>>>>
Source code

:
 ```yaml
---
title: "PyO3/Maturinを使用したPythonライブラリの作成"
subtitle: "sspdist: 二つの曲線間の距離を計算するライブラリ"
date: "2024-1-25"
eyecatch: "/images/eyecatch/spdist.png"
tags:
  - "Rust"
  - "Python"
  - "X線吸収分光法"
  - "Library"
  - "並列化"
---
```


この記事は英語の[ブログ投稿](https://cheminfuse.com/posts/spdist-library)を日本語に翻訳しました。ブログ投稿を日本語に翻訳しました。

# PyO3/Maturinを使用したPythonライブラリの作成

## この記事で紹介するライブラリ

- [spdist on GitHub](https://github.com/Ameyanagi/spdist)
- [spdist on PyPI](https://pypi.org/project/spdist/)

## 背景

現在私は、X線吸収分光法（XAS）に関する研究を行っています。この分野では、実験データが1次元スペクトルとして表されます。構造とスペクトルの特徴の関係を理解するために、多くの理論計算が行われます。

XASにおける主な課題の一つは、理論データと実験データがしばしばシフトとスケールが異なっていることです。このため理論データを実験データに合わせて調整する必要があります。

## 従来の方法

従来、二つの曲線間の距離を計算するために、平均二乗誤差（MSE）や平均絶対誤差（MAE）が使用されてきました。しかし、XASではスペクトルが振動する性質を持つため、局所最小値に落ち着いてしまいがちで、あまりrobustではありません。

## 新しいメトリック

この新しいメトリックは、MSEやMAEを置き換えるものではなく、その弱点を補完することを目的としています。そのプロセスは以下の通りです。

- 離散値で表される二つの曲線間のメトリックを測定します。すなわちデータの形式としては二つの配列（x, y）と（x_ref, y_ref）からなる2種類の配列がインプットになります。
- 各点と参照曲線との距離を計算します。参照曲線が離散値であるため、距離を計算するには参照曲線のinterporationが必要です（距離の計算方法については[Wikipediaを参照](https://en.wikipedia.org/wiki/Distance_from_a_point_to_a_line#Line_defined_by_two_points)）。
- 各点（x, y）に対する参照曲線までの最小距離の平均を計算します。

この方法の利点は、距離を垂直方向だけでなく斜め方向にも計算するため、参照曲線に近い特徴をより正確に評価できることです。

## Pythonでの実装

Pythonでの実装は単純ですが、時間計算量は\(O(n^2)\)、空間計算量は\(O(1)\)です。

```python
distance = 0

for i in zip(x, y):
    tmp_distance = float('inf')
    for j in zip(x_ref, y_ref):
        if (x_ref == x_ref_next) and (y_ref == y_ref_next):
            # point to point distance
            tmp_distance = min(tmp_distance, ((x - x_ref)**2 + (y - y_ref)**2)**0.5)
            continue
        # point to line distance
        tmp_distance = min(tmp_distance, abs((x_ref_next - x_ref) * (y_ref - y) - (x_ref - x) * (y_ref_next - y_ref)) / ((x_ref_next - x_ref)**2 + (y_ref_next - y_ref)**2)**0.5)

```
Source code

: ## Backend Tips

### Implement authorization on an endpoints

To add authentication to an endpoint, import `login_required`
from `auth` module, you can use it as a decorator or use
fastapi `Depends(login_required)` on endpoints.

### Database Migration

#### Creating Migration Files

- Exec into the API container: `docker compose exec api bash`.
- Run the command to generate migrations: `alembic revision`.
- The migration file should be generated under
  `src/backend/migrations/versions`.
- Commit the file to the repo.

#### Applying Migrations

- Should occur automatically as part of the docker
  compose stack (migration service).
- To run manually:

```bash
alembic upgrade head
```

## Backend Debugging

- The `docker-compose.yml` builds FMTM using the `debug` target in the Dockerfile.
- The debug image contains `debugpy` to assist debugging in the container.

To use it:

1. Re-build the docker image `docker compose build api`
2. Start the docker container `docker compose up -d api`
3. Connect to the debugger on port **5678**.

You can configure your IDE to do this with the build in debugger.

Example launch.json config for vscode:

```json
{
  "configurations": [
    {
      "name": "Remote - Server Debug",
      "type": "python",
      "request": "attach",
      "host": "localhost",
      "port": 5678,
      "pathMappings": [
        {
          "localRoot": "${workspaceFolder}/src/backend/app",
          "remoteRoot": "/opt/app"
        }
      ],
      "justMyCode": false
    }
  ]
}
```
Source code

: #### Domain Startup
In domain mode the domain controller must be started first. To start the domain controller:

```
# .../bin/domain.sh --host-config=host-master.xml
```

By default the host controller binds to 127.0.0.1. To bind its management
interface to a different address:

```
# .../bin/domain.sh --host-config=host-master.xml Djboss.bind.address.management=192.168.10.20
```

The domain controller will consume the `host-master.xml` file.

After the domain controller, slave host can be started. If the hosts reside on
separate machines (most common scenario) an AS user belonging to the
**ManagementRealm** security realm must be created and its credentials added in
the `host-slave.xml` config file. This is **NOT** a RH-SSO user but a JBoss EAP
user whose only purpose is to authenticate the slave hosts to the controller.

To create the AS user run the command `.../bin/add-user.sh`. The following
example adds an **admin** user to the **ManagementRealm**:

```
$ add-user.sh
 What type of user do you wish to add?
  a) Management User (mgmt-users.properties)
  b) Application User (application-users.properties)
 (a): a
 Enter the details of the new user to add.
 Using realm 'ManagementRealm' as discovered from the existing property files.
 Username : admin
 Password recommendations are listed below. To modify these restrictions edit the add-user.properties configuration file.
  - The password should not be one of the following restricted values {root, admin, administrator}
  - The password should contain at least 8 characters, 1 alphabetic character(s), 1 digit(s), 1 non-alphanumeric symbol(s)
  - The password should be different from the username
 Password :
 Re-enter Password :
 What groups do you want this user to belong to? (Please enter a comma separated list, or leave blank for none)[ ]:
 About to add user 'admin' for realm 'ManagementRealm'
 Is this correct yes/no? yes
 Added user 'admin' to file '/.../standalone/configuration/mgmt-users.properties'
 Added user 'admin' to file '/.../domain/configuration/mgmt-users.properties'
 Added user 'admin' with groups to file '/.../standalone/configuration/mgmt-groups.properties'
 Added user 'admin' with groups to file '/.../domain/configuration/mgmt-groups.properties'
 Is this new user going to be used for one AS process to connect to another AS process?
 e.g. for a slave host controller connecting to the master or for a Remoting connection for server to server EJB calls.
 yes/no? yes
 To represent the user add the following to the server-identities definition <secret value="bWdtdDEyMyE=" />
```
<<<<
» What to produce
All of the material above needs to be retyped word for word.

» Answer to the exercise
Source code

:
 ```yaml
---
title: "PyO3/Maturinを使用したPythonライブラリの作成"
subtitle: "sspdist: 二つの曲線間の距離を計算するライブラリ"
date: "2024-1-25"
eyecatch: "/images/eyecatch/spdist.png"
tags:
  - "Rust"
  - "Python"
  - "X線吸収分光法"
  - "Library"
  - "並列化"
---
```


この記事は英語の[ブログ投稿](https://cheminfuse.com/posts/spdist-library)を日本語に翻訳しました。ブログ投稿を日本語に翻訳しました。

# PyO3/Maturinを使用したPythonライブラリの作成

## この記事で紹介するライブラリ

- [spdist on GitHub](https://github.com/Ameyanagi/spdist)
- [spdist on PyPI](https://pypi.org/project/spdist/)

## 背景

現在私は、X線吸収分光法（XAS）に関する研究を行っています。この分野では、実験データが1次元スペクトルとして表されます。構造とスペクトルの特徴の関係を理解するために、多くの理論計算が行われます。

XASにおける主な課題の一つは、理論データと実験データがしばしばシフトとスケールが異なっていることです。このため理論データを実験データに合わせて調整する必要があります。

## 従来の方法

従来、二つの曲線間の距離を計算するために、平均二乗誤差（MSE）や平均絶対誤差（MAE）が使用されてきました。しかし、XASではスペクトルが振動する性質を持つため、局所最小値に落ち着いてしまいがちで、あまりrobustではありません。

## 新しいメトリック

この新しいメトリックは、MSEやMAEを置き換えるものではなく、その弱点を補完することを目的としています。そのプロセスは以下の通りです。

- 離散値で表される二つの曲線間のメトリックを測定します。すなわちデータの形式としては二つの配列（x, y）と（x_ref, y_ref）からなる2種類の配列がインプットになります。
- 各点と参照曲線との距離を計算します。参照曲線が離散値であるため、距離を計算するには参照曲線のinterporationが必要です（距離の計算方法については[Wikipediaを参照](https://en.wikipedia.org/wiki/Distance_from_a_point_to_a_line#Line_defined_by_two_points)）。
- 各点（x, y）に対する参照曲線までの最小距離の平均を計算します。

この方法の利点は、距離を垂直方向だけでなく斜め方向にも計算するため、参照曲線に近い特徴をより正確に評価できることです。

## Pythonでの実装

Pythonでの実装は単純ですが、時間計算量は\(O(n^2)\)、空間計算量は\(O(1)\)です。

```python
distance = 0

for i in zip(x, y):
    tmp_distance = float('inf')
    for j in zip(x_ref, y_ref):
        if (x_ref == x_ref_next) and (y_ref == y_ref_next):
            # point to point distance
            tmp_distance = min(tmp_distance, ((x - x_ref)**2 + (y - y_ref)**2)**0.5)
            continue
        # point to line distance
        tmp_distance = min(tmp_distance, abs((x_ref_next - x_ref) * (y_ref - y) - (x_ref - x) * (y_ref_next - y_ref)) / ((x_ref_next - x_ref)**2 + (y_ref_next - y_ref)**2)**0.5)

```
Source code

: ## Backend Tips

### Implement authorization on an endpoints

To add authentication to an endpoint, import `login_required`
from `auth` module, you can use it as a decorator or use
fastapi `Depends(login_required)` on endpoints.

### Database Migration

#### Creating Migration Files

- Exec into the API container: `docker compose exec api bash`.
- Run the command to generate migrations: `alembic revision`.
- The migration file should be generated under
  `src/backend/migrations/versions`.
- Commit the file to the repo.

#### Applying Migrations

- Should occur automatically as part of the docker
  compose stack (migration service).
- To run manually:

```bash
alembic upgrade head
```

## Backend Debugging

- The `docker-compose.yml` builds FMTM using the `debug` target in the Dockerfile.
- The debug image contains `debugpy` to assist debugging in the container.

To use it:

1. Re-build the docker image `docker compose build api`
2. Start the docker container `docker compose up -d api`
3. Connect to the debugger on port **5678**.

You can configure your IDE to do this with the build in debugger.

Example launch.json config for vscode:

```json
{
  "configurations": [
    {
      "name": "Remote - Server Debug",
      "type": "python",
      "request": "attach",
      "host": "localhost",
      "port": 5678,
      "pathMappings": [
        {
          "localRoot": "${workspaceFolder}/src/backend/app",
          "remoteRoot": "/opt/app"
        }
      ],
      "justMyCode": false
    }
  ]
}
```
Source code

: #### Domain Startup
In domain mode the domain controller must be started first. To start the domain controller:

```
# .../bin/domain.sh --host-config=host-master.xml
```

By default the host controller binds to 127.0.0.1. To bind its management
interface to a different address:

```
# .../bin/domain.sh --host-config=host-master.xml Djboss.bind.address.management=192.168.10.20
```

The domain controller will consume the `host-master.xml` file.

After the domain controller, slave host can be started. If the hosts reside on
separate machines (most common scenario) an AS user belonging to the
**ManagementRealm** security realm must be created and its credentials added in
the `host-slave.xml` config file. This is **NOT** a RH-SSO user but a JBoss EAP
user whose only purpose is to authenticate the slave hosts to the controller.

To create the AS user run the command `.../bin/add-user.sh`. The following
example adds an **admin** user to the **ManagementRealm**:

```
$ add-user.sh
 What type of user do you wish to add?
  a) Management User (mgmt-users.properties)
  b) Application User (application-users.properties)
 (a): a
 Enter the details of the new user to add.
 Using realm 'ManagementRealm' as discovered from the existing property files.
 Username : admin
 Password recommendations are listed below. To modify these restrictions edit the add-user.properties configuration file.
  - The password should not be one of the following restricted values {root, admin, administrator}
  - The password should contain at least 8 characters, 1 alphabetic character(s), 1 digit(s), 1 non-alphanumeric symbol(s)
  - The password should be different from the username
 Password :
 Re-enter Password :
 What groups do you want this user to belong to? (Please enter a comma separated list, or leave blank for none)[ ]:
 About to add user 'admin' for realm 'ManagementRealm'
 Is this correct yes/no? yes
 Added user 'admin' to file '/.../standalone/configuration/mgmt-users.properties'
 Added user 'admin' to file '/.../domain/configuration/mgmt-users.properties'
 Added user 'admin' with groups to file '/.../standalone/configuration/mgmt-groups.properties'
 Added user 'admin' with groups to file '/.../domain/configuration/mgmt-groups.properties'
 Is this new user going to be used for one AS process to connect to another AS process?
 e.g. for a slave host controller connecting to the master or for a Remoting connection for server to server EJB calls.
 yes/no? yes
 To represent the user add the following to the server-identities definition <secret value="bWdtdDEyMyE=" />
```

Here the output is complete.